HOULTON, Maine — Treating patients is not the only thing on the minds of doctors and nurses when hospital staff have to deal with unruly, and sometimes violent, people.
To that end, Houlton Regional Hospital in southern Aroostook County is taking steps to ensure its staff, and the general public, remain safe from any violent outbursts.
Starting Monday, the hospital will roll out a new, 24-hour, seven-day-a-week security force aimed at providing an extra layer of safety for staff and the public.
Aroostook County hospitals are fortunate in that the nature of incidents requiring security intervention are much smaller in scope than in other parts of the country or even the state. Active-shooter situations or infant abductions are not common, but that is not to say that a police-like presence is not needed.
Assaults on medical personnel happen more often than people might think and are some of the most common types of incidents to take place in a hospital setting, according to Shawn Anderson, Houlton Regional Hospital’s chief executive officer.
“We have been watching the number of security-related incidents on the rise, with a lot of those incidents in the Emergency Department but not exclusively,” Anderson said. “As a result of that increase in incidents, we saw a vulnerability for our staff, patients and visitors.”
“Sometimes it is just that folks are tired of waiting,” explained Traci Peabody, chief nursing officer. “Sometimes it is aggressive patients, whether it is a mental health issue or it is drug-related.”
Two security people will be present in the emergency room area, with the hopes of diffusing situations before they escalate.
“The goal is that they will see that [police] presence, and hopefully it will deter things,” she said. “We are doing this as much for the community as we are for our staff. They are extra hands for us to use in any situation since we are also short-staffed.”

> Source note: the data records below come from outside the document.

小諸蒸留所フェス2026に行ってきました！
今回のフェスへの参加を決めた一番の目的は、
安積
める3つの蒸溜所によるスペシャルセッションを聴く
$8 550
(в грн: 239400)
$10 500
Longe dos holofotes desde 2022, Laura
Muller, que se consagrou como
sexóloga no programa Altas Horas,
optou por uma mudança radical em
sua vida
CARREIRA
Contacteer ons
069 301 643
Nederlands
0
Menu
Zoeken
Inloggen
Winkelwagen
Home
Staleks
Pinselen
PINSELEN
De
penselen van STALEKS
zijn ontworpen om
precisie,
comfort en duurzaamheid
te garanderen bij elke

Anderson said the switch to its own security staff has been in the works for about a year and will provide the hospital with 24-hour coverage, 365 days a year. Previously, the hospital hired a private contractor to handle its security needs, with coverage extending for 12-hour shifts on weekdays and 24 hours on the weekends.
Creating its own security force will be more cost-effective for the Houlton hospital, Anderson said, but that is not the sole reason for the decision.

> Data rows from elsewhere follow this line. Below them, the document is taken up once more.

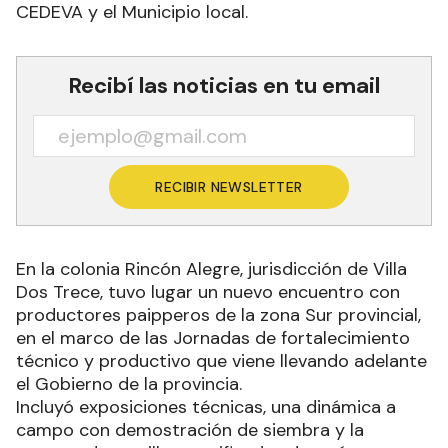
CEDEVA y el Municipio local.
Recibí las noticias en tu email
RECIBIR NEWSLETTER
En la colonia Rincón Alegre, jurisdicción de Villa
Dos Trece, tuvo lugar un nuevo encuentro con
productores paipperos de la zona Sur provincial,
en el marco de las Jornadas de fortalecimiento
técnico y productivo que viene llevando adelante
el Gobierno de la provincia.
Incluyó exposiciones técnicas, una dinámica a
campo con demostración de siembra y la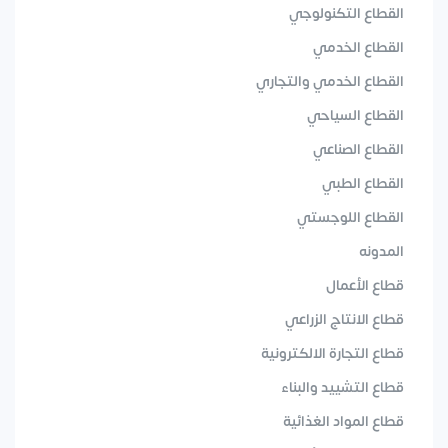
القطاع التكنولوجي
القطاع الخدمي
القطاع الخدمي والتجاري
القطاع السياحي
القطاع الصناعي
القطاع الطبي
القطاع اللوجستي
المدونه
قطاع الأعمال
قطاع الانتاج الزراعي
قطاع التجارة الالكترونية
قطاع التشييد والبناء
قطاع المواد الغذائية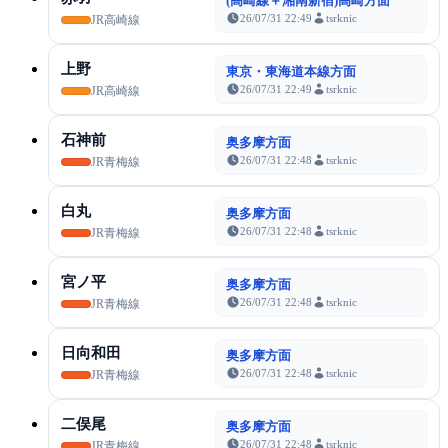
(高崎線＋湘南新宿)高崎方面
26/07/31 22:49
tsrknic
JR高崎線
上野
東京・東海道本線方面
26/07/31 22:49
tsrknic
JR高崎線
石神前
奥多摩方面
26/07/31 22:48
tsrknic
JR青梅線
白丸
奥多摩方面
26/07/31 22:48
tsrknic
JR青梅線
宮ノ平
奥多摩方面
26/07/31 22:48
tsrknic
JR青梅線
日向和田
奥多摩方面
26/07/31 22:48
tsrknic
JR青梅線
二俣尾
奥多摩方面
26/07/31 22:48
tsrknic
JR青梅線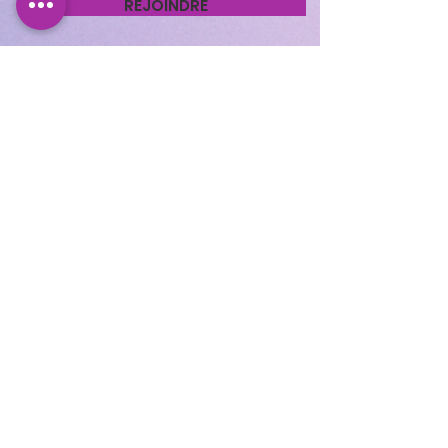
REJOINDRE
Cocooning Institut
346 avenue d’Arès, 33700
Mérignac.
https://www.planity.com
/cocooning-institut-
33700-merignac
APPELEZ-NOUS
05.56.24.58.98
CONTACTEZ-NOUS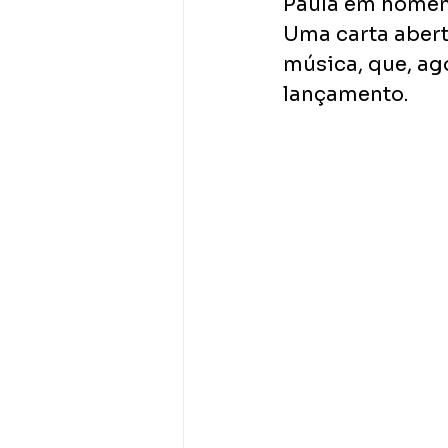
Paula em homena
Uma carta abert
música, que, ag
lançamento. 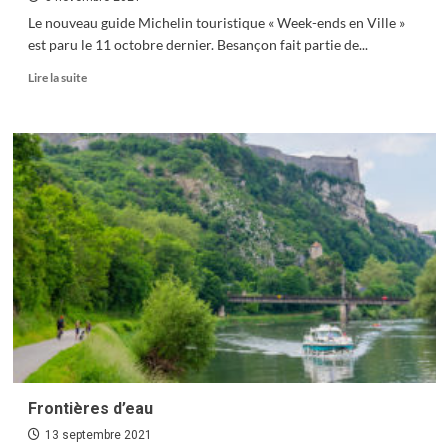
Le nouveau guide Michelin touristique « Week-ends en Ville »
est paru le 11 octobre dernier. Besançon fait partie de...
En
Lire la suite
savoir
plus
sur
Week-
ends
en
Ville
Frontières d’eau
13 septembre 2021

“We wanted something that was more controllable, so we can customize it to meet our needs and the needs of the community,” he said. “It was important for us to take that in-house and make it our own.”
The majority of those hired are from the local community, most of whom have some type of background in law enforcement.
Anderson said local law enforcement resources are already stretched thin and sometimes are not available to respond to incidents at the hospital. By having its own security force, it will regulate the number of calls it will have to make to the Houlton Police Department or Aroostook County Sheriff’s Office to simply provide backup support, depending on the severity of the incident.
In addition to creating a security command center inside the Emergency Department, Anderson said the plan is to install up to 60 cameras for personnel to monitor.
Houlton’s approach to hiring its own security force is not a new concept. In fact, the Houlton health care facility will share a security director — Mitch Wheeler — with Cary Medical Center in Caribou. The two hospitals are part of the Maine Rural Health Collaborative.
“In sharing a director between the two, we not only save money, but we can share expertise,” Anderson said.
Wheeler is no stranger to law enforcement as he is a former Aroostook County sheriff and his father, Edgar Wheeler, was a longtime sheriff. To start, the Houlton security staff will have eight employees, as well as two per-diem members. Additional per-diem workers are being sought.
Years ago, the Houlton hospital had no security detail and relied solely on any available staff member — from doctors down to custodians — to help out whenever a patient or visitor became unmanageable.
“Ultimately, our mission is to take care of people,” Anderson said. “It’s unfortunate that we have to employ security to ensure the delivery of health care can take place uninterrupted. But this is just one more area of support we can provide people.”